Sunday, April 12, 2015

Jihadism v. Objectivity: Contrasting Views on Recent Terrorist Attacks on Kenya

In last Friday's Daily Nation, Dr. Franceschi once again wrote a very distorted and patchy understanding of Kenya. In the particular article to which I refer here, what the reader encounters is a very partisan and angry (I have callet it Jihadist) view of Kenya's experience with terrorism. He offers a justification, not an analysis, of recent Al-Shabaab attacks on Kenya, including the mass murder on April 2 of some 148 (mostly young) Kenyans at Garissa University College. His sympathies are with the perpetrators of the horror, not with its victims. 

Alas, as at 10 pm (GMT+3) on this Sunday, my contribution to the conversation (which I sent over 8 hours ago to await editorial approval) has not been added to the online conversation invited by the Daily Nation. The Editor probably does not have as good a reason for not including it as I have for posting it on my blog. So here below it is, in full and as originally sent:


Franceschi is not diagnosing terrorism, which is what scholars are supposed to do. He is clumsily justifying it -- with patchy chronology, zero logic and near-zero dialectical thinking. As the current saying goes, the terrorists are right here among us. Franceschi has a knack for meeting them, and they for meeting him. He is empathetic to their way of seeing things, and hostile to the way the ordinary Kenyan reacts to Al-Shabaab massacres. He seems to ask Kenyans to accept the deaths perpetrated by terrorists as a necessary and unavoidable fact of life. 

We all know that Al-Shabaab are an extreme, pathological wing of Islam, and the great majority of Kenyan Muslims are just as horrified by its murderous orgies. I happen to think that most ordinary Muslims in Kenya are more terrified by extremists among them, than by Christians -- even in these hard times. I dare say that it is impossible in the circumstances for there to be a religious war in Kenya, pitting non-Muslim against Muslim. Those who think there might be are hallucinating. So terror can be confronted, robustly, without things getting out of hand. The fight against Mungiki did not lead to intra-ethnic war in Central Kenya.

In America, the habitual and disproportionate killing of black youths by white policemen sparks recurrent outrage, and the hastag #BlackLivesMatter is currently trending. Yet not all or even most white policemen are murderous racists. Everyone knows that, and so nobody worries that condemning or going after the murderers, "with firmness in the right and justice for all", will spark a racial war. 
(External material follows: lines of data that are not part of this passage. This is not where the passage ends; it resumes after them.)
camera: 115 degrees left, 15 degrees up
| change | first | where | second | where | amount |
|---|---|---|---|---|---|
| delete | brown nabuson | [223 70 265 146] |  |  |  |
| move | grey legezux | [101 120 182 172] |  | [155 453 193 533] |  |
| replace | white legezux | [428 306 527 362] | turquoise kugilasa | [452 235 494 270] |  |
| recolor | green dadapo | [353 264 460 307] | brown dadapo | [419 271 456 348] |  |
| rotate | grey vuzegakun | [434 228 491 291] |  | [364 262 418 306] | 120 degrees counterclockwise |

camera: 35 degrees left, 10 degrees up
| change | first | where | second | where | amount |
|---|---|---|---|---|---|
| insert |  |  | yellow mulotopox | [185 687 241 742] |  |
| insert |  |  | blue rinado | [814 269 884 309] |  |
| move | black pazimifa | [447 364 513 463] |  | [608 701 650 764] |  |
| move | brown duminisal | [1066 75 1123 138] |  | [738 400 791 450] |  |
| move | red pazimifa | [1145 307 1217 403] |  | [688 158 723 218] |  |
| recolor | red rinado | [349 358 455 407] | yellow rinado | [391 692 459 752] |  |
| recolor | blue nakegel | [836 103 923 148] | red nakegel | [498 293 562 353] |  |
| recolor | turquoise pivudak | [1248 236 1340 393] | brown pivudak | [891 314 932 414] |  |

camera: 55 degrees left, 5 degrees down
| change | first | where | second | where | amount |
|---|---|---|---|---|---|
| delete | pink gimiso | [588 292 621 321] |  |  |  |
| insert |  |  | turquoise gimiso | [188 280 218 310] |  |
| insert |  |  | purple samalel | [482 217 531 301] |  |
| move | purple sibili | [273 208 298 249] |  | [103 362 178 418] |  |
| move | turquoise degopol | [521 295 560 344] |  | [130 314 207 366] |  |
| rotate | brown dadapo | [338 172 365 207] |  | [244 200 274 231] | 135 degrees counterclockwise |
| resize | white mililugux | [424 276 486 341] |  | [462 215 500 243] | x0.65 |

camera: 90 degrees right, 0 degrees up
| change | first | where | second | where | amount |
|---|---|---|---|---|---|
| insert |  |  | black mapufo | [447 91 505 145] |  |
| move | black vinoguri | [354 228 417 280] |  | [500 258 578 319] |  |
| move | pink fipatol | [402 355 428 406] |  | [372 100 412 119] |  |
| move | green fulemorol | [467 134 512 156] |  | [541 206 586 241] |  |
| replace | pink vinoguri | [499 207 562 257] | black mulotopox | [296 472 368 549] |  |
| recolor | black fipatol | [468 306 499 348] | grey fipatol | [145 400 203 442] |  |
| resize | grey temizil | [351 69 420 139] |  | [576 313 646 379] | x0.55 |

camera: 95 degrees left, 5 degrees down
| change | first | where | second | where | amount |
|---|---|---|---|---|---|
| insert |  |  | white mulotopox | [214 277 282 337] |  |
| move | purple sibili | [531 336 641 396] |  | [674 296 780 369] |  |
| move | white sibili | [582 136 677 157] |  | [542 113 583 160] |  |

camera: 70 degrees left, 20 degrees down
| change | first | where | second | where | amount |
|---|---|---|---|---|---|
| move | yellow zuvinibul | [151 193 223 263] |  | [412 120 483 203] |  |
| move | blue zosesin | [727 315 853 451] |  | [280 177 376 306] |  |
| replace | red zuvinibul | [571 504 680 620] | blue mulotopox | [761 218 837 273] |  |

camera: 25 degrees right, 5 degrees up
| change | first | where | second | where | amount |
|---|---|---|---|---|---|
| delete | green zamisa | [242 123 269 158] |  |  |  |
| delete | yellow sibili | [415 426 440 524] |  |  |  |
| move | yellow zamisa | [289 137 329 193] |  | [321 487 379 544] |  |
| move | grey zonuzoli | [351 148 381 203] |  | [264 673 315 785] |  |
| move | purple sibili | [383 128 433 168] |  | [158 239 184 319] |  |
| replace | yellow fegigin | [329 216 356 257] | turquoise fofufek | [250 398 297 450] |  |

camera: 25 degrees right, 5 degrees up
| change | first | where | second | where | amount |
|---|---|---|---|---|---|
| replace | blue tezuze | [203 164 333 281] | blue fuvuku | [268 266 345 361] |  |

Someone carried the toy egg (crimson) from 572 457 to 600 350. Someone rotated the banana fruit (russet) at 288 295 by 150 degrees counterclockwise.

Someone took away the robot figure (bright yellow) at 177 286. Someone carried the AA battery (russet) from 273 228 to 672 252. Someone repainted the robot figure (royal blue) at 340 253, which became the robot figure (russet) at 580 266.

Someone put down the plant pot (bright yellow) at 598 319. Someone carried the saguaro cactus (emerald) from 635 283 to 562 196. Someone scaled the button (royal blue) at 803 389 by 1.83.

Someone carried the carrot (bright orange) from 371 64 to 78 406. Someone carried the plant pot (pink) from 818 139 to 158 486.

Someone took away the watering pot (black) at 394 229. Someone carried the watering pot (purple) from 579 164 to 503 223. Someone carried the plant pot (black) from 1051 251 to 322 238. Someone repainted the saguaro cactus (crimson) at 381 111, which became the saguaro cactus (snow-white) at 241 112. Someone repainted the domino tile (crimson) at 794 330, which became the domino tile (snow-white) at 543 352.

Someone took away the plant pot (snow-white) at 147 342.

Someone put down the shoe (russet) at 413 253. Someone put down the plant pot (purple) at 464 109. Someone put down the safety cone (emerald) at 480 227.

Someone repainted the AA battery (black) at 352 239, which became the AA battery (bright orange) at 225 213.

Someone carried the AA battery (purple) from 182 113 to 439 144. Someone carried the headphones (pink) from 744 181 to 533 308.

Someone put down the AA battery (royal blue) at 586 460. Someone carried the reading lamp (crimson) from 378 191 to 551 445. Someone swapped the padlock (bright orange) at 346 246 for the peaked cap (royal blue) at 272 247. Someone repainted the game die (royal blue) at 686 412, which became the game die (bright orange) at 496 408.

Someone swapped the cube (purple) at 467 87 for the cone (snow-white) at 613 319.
In Kenya, whenever Al-Shabaab single out non-Muslims for cold-blooded murder, everyone -- Senator and Dean included -- rushes to ask us to 'chill', seeking to reassure us with little if any logic that religion is not the criterion for the killings. it's not religious at all, since in Somalia they do kill Muslims - you know. Franceschi and those who think like him want the victims to accept their fate, and roll with the deadly point-blank shots, and the families to not try to pinpoint who did the killing and why? Alternatively, they want us all to be like the VietNamese buffalo put in a trance (shorn of all reason and all sense) by means of quasi-religious chants prior to an impending butchery.

Franceshi's last three sentences are a veritable Jihadist call to arms, and couldn't have been written better by Ai-Shabaab themselves.


I don't know if Franceschi is the new face of Opus Dei at Strathmore. I don't know which country he comes from, or if he's still welcome there. I don't know where he was before he came here. I don't know why he is so obviously and so blatantly hostile to Kenya, and Kenyans. If Kenya is so bad, why is he here?